BLURB:  In its modest way, Hale County This Morning, This Evening seeks to liberate cinematic images of the black American South from the cultural codes that have historically figured them. This is not to say that Ross ignores sociopolitical context or signification – after all, he is in the realm of representation – but that, in his impressionistic montage, he bypasses the institutional language of “racial” cinema to access something both more ineffable and elemental. The moments he seizes on transcend whatever symbolic value they may hold, placing us in a material regime of texture and affect where sense perceptions – of water on skin, of heavy breathing during basketball drills, of sunlight filtering through smoke – attune us to a phenomenological now irreducible to any discourse. Ross’s edits further deny a traditional narrative telos, his images driven not by chains of causal logic but by poetic concatenations: sweat falling on concrete becoming raindrops; a moon appearing over a toddler’s palm; time lapse footage linking family rooms and gymnasiums with the cosmic movement of a starry night sky. While the impulse here can occasionally feel universalizing, positing an experiential immediacy outside of social constraints, the film earns itself an aesthetic latitude in order to dismantle so many sedimented views of black America. Rather than making any lofty claims of a radical or monolithic vision, it offers its loose, improvisational form as a sample of what alternative perspectives can look like.

Friday, January 4, 2019

Vice


VICE   ***

Adam McKay
2018


IDEA:  A portrait of Dick Cheney as he made his monstrous ascent from Chief of Staff to Vice President.
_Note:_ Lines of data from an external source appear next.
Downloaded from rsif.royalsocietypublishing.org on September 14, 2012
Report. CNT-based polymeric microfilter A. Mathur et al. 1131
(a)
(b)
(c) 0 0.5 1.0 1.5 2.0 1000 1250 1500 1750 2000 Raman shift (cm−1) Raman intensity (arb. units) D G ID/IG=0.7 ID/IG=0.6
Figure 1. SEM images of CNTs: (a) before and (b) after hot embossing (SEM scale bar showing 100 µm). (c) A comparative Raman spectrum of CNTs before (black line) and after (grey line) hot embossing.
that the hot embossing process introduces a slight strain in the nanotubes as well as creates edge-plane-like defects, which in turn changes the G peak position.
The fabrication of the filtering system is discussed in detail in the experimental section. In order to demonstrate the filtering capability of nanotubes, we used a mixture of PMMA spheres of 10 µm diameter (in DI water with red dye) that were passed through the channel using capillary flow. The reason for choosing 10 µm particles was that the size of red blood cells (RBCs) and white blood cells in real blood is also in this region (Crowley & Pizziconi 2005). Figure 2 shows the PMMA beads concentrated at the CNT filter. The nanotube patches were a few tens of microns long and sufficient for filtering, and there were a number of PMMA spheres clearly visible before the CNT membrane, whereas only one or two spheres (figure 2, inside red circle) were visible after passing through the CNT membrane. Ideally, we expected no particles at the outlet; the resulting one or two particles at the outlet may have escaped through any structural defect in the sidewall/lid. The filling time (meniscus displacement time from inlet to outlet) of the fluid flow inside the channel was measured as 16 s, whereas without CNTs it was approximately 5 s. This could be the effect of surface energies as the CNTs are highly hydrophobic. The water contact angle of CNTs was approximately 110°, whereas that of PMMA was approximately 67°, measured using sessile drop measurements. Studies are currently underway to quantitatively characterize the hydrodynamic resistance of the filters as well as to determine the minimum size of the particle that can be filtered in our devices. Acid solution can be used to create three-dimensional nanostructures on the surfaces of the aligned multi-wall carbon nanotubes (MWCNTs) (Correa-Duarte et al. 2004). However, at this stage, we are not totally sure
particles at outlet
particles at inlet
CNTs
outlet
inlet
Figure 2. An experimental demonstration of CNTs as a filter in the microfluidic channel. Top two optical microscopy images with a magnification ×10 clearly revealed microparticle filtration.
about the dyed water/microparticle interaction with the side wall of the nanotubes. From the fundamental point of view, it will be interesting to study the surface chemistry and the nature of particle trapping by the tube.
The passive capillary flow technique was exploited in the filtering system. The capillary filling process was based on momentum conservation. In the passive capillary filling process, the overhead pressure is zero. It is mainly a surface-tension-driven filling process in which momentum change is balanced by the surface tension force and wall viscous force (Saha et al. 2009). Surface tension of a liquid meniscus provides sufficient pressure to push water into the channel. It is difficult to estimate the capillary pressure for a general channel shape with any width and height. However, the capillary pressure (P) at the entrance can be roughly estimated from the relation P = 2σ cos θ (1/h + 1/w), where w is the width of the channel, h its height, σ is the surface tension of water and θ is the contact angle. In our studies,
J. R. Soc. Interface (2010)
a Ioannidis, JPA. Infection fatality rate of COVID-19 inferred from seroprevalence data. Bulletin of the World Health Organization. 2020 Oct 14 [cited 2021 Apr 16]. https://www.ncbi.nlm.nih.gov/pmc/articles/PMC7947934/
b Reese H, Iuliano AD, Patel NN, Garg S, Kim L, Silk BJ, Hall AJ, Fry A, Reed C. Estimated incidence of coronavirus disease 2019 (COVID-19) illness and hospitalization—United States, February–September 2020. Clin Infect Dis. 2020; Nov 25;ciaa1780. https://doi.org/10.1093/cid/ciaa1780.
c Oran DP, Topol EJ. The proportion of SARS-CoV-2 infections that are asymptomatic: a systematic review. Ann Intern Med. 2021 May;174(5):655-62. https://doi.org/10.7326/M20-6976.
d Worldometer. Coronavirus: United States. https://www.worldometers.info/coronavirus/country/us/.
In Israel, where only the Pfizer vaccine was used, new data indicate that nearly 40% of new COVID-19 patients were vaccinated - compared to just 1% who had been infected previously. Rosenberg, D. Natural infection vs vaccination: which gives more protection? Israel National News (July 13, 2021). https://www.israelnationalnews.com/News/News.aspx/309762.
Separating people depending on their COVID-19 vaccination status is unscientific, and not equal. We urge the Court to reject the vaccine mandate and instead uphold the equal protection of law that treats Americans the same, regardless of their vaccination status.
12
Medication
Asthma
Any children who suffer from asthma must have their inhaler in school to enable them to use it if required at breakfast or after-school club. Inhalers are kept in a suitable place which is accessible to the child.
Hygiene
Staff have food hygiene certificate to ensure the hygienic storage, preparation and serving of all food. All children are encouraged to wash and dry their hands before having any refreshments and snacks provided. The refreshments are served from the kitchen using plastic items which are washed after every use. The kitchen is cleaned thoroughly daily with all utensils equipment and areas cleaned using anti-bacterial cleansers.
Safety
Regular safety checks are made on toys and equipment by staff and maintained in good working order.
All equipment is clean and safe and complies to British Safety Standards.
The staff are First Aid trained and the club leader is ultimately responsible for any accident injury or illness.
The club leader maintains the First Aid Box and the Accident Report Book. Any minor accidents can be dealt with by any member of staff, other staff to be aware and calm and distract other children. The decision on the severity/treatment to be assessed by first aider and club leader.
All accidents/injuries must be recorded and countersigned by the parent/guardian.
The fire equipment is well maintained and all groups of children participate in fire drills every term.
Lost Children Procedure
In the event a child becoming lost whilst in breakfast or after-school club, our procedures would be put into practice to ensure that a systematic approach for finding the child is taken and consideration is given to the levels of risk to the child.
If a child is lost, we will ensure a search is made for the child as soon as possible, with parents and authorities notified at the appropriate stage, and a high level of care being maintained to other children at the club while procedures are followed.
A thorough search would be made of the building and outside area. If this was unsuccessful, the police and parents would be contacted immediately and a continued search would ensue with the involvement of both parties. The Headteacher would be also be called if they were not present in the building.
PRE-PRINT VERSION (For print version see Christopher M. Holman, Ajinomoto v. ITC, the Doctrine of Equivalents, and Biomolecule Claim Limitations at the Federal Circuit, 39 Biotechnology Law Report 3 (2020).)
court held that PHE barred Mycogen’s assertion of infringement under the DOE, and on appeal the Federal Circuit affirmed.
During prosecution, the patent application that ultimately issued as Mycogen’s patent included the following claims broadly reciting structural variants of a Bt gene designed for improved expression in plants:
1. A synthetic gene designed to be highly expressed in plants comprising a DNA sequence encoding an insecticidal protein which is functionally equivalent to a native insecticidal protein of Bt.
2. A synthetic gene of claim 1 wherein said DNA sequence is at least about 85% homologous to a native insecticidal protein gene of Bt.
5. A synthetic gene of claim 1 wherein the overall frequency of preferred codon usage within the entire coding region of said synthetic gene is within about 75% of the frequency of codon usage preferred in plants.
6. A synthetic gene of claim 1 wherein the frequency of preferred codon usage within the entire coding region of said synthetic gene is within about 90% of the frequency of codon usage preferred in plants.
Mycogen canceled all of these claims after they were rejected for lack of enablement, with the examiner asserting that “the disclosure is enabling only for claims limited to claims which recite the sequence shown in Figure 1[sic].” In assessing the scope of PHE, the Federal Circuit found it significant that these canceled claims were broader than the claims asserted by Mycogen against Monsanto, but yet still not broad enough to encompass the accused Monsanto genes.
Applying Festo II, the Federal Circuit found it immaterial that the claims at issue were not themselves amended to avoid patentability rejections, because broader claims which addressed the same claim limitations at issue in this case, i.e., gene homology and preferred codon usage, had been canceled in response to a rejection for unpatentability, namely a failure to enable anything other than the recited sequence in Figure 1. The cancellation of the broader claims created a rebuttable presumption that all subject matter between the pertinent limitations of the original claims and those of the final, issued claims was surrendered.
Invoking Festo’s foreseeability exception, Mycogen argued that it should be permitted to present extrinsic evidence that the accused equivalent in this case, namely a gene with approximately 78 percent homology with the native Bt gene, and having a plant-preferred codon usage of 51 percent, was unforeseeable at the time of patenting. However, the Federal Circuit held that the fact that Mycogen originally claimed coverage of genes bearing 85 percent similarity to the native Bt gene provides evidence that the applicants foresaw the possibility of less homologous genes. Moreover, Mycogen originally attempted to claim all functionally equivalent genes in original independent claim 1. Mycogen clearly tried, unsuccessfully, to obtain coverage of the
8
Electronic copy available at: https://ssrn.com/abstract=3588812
BLURB:  Less a political satire than a furious, stomach-turning dissection of governmental tyranny, Vice lays bare the decades worth of destruction inflicted by the GOP upon the US and the world. Tracing the party’s noxious stranglehold back to the Nixon years when Dick Cheney entered Washington as a feckless intern, McKay illustrates how the future vice president perpetuated and came to embody an ethos of corruption, amorality, fear-mongering, and avarice that has only become more entrenched in the White House in the intervening years. For McKay, Cheney is a kind of skeleton key to unlock the heinousness of what the GOP now proudly represents, and if he doesn’t quite posit him as the sole architect of its disastrously harmful evolution, he recognizes in him the ur-form of the essential soullessness that his cronies and successors would faithfully replicate. Christian Bale, in a truly uncanny performance, oozes with the barely concealed disdain and calculated sociopathy of a man fully aware of, and indifferent to, the damage he’s causing for his own gain. His distinctly pungent portrayal, along with the film’s frequent, sudden cuts to familiarly tragic current events, infuse Vice with a rare dread that tightens over its course like a noose. Even McKay’s explicitly comic scenarios are tempered by an awful recognition of the realities they satirize, denying the audience the catharsis of untroubled laughter. Vice does not boast the most elegant, or nuanced, or disciplined filmmaking. But as a work of scathing agitprop, its confrontational bluntness and refusal of comforting concessions make for not only invigorating protest, but a necessarily rude wakeup call.